Since only the written part is wanted, repeat the records exactly and omit the pictures.

(Saved data entries)
■ ■ ■ ■ ■ ■ ■

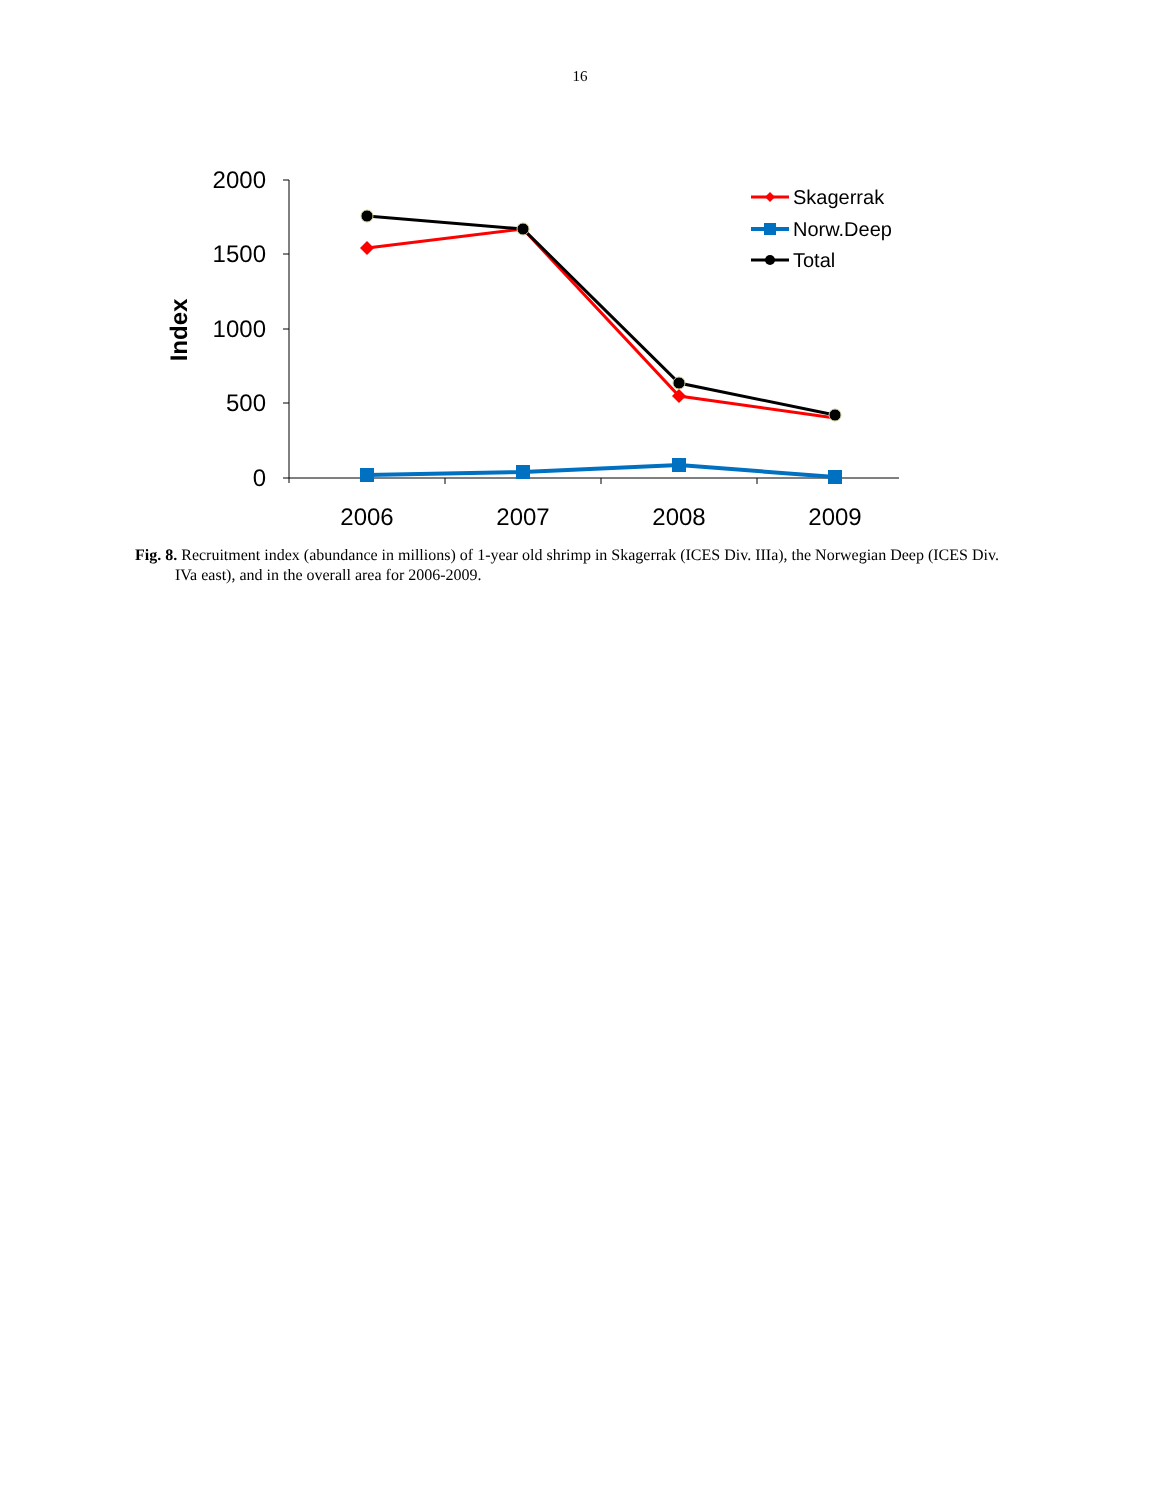16
2000
1500
1000
500
0
2006
2007
2008
2009
Index
Skagerrak
Norw.Deep
Total
Fig. 8. Recruitment index (abundance in millions) of 1-year old shrimp in Skagerrak (ICES Div. IIIa), the Norwegian Deep (ICES Div. IVa east), and in the overall area for 2006-2009.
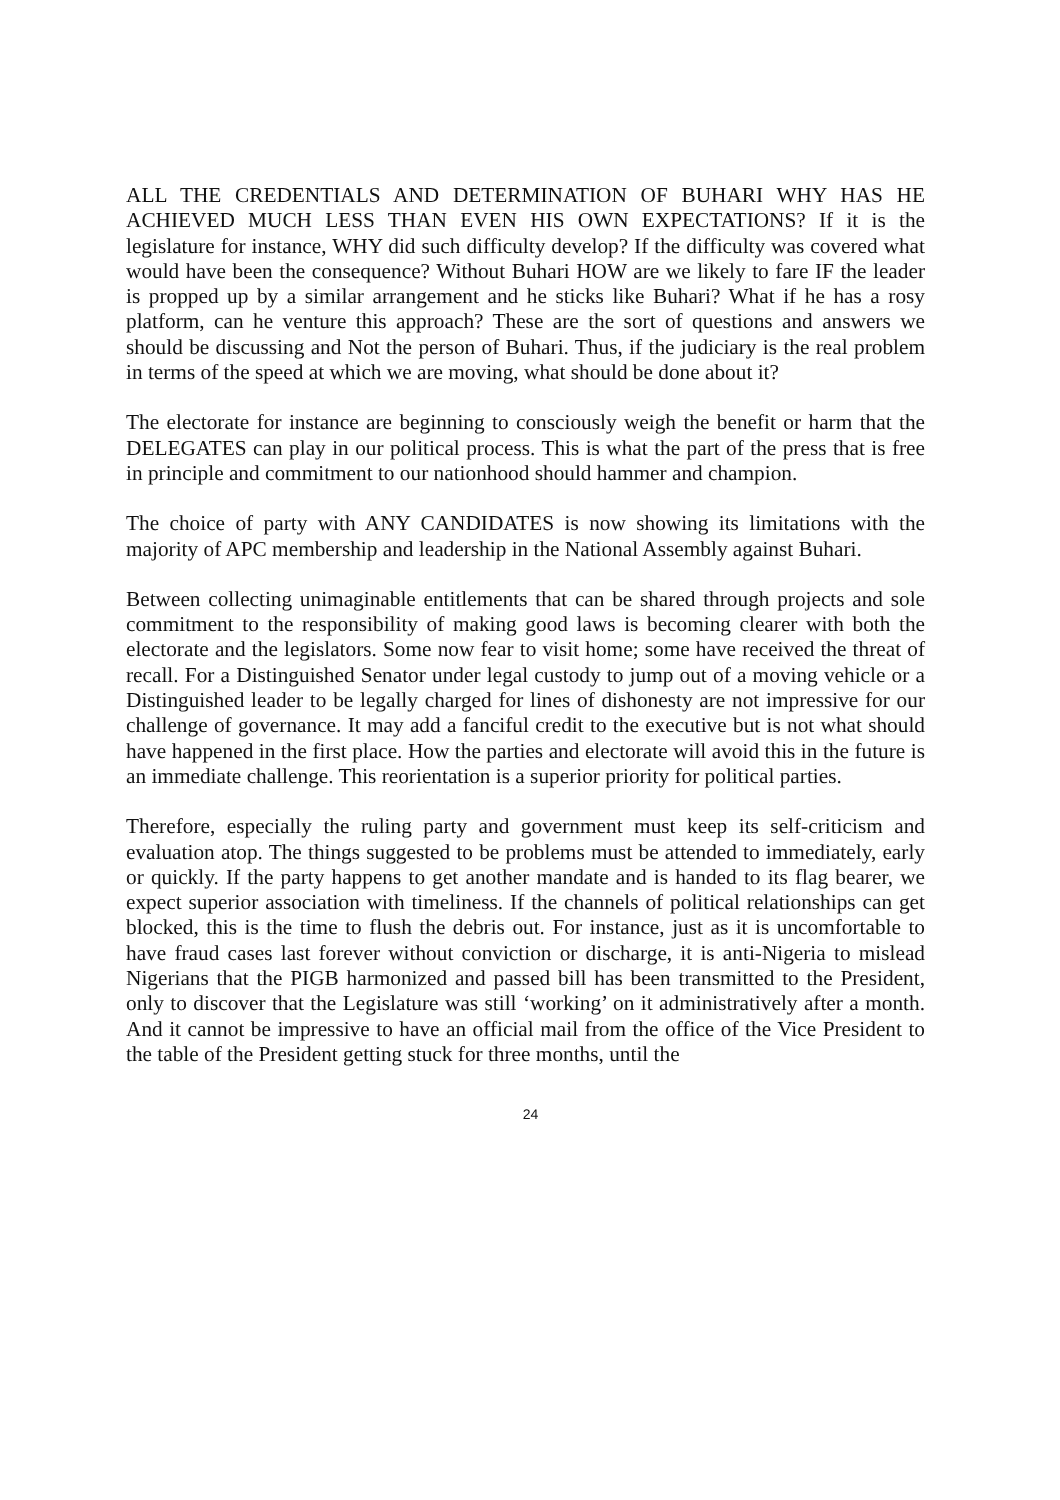ALL THE CREDENTIALS AND DETERMINATION OF BUHARI WHY HAS HE ACHIEVED MUCH LESS THAN EVEN HIS OWN EXPECTATIONS? If it is the legislature for instance, WHY did such difficulty develop? If the difficulty was covered what would have been the consequence? Without Buhari HOW are we likely to fare IF the leader is propped up by a similar arrangement and he sticks like Buhari? What if he has a rosy platform, can he venture this approach? These are the sort of questions and answers we should be discussing and Not the person of Buhari. Thus, if the judiciary is the real problem in terms of the speed at which we are moving, what should be done about it?
The electorate for instance are beginning to consciously weigh the benefit or harm that the DELEGATES can play in our political process. This is what the part of the press that is free in principle and commitment to our nationhood should hammer and champion.
The choice of party with ANY CANDIDATES is now showing its limitations with the majority of APC membership and leadership in the National Assembly against Buhari.
Between collecting unimaginable entitlements that can be shared through projects and sole commitment to the responsibility of making good laws is becoming clearer with both the electorate and the legislators. Some now fear to visit home; some have received the threat of recall. For a Distinguished Senator under legal custody to jump out of a moving vehicle or a Distinguished leader to be legally charged for lines of dishonesty are not impressive for our challenge of governance. It may add a fanciful credit to the executive but is not what should have happened in the first place. How the parties and electorate will avoid this in the future is an immediate challenge. This reorientation is a superior priority for political parties.
Therefore, especially the ruling party and government must keep its self-criticism and evaluation atop. The things suggested to be problems must be attended to immediately, early or quickly. If the party happens to get another mandate and is handed to its flag bearer, we expect superior association with timeliness. If the channels of political relationships can get blocked, this is the time to flush the debris out. For instance, just as it is uncomfortable to have fraud cases last forever without conviction or discharge, it is anti-Nigeria to mislead Nigerians that the PIGB harmonized and passed bill has been transmitted to the President, only to discover that the Legislature was still ‘working’ on it administratively after a month. And it cannot be impressive to have an official mail from the office of the Vice President to the table of the President getting stuck for three months, until the
24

■ ■ ■ ■ ■ ■ ■

* _Output of the exercise_
16
2000
1500
1000
500
0
2006
2007
2008
2009
Index
Skagerrak
Norw.Deep
Total
Fig. 8. Recruitment index (abundance in millions) of 1-year old shrimp in Skagerrak (ICES Div. IIIa), the Norwegian Deep (ICES Div. IVa east), and in the overall area for 2006-2009.
ALL THE CREDENTIALS AND DETERMINATION OF BUHARI WHY HAS HE ACHIEVED MUCH LESS THAN EVEN HIS OWN EXPECTATIONS? If it is the legislature for instance, WHY did such difficulty develop? If the difficulty was covered what would have been the consequence? Without Buhari HOW are we likely to fare IF the leader is propped up by a similar arrangement and he sticks like Buhari? What if he has a rosy platform, can he venture this approach? These are the sort of questions and answers we should be discussing and Not the person of Buhari. Thus, if the judiciary is the real problem in terms of the speed at which we are moving, what should be done about it?
The electorate for instance are beginning to consciously weigh the benefit or harm that the DELEGATES can play in our political process. This is what the part of the press that is free in principle and commitment to our nationhood should hammer and champion.
The choice of party with ANY CANDIDATES is now showing its limitations with the majority of APC membership and leadership in the National Assembly against Buhari.
Between collecting unimaginable entitlements that can be shared through projects and sole commitment to the responsibility of making good laws is becoming clearer with both the electorate and the legislators. Some now fear to visit home; some have received the threat of recall. For a Distinguished Senator under legal custody to jump out of a moving vehicle or a Distinguished leader to be legally charged for lines of dishonesty are not impressive for our challenge of governance. It may add a fanciful credit to the executive but is not what should have happened in the first place. How the parties and electorate will avoid this in the future is an immediate challenge. This reorientation is a superior priority for political parties.
Therefore, especially the ruling party and government must keep its self-criticism and evaluation atop. The things suggested to be problems must be attended to immediately, early or quickly. If the party happens to get another mandate and is handed to its flag bearer, we expect superior association with timeliness. If the channels of political relationships can get blocked, this is the time to flush the debris out. For instance, just as it is uncomfortable to have fraud cases last forever without conviction or discharge, it is anti-Nigeria to mislead Nigerians that the PIGB harmonized and passed bill has been transmitted to the President, only to discover that the Legislature was still ‘working’ on it administratively after a month. And it cannot be impressive to have an official mail from the office of the Vice President to the table of the President getting stuck for three months, until the
24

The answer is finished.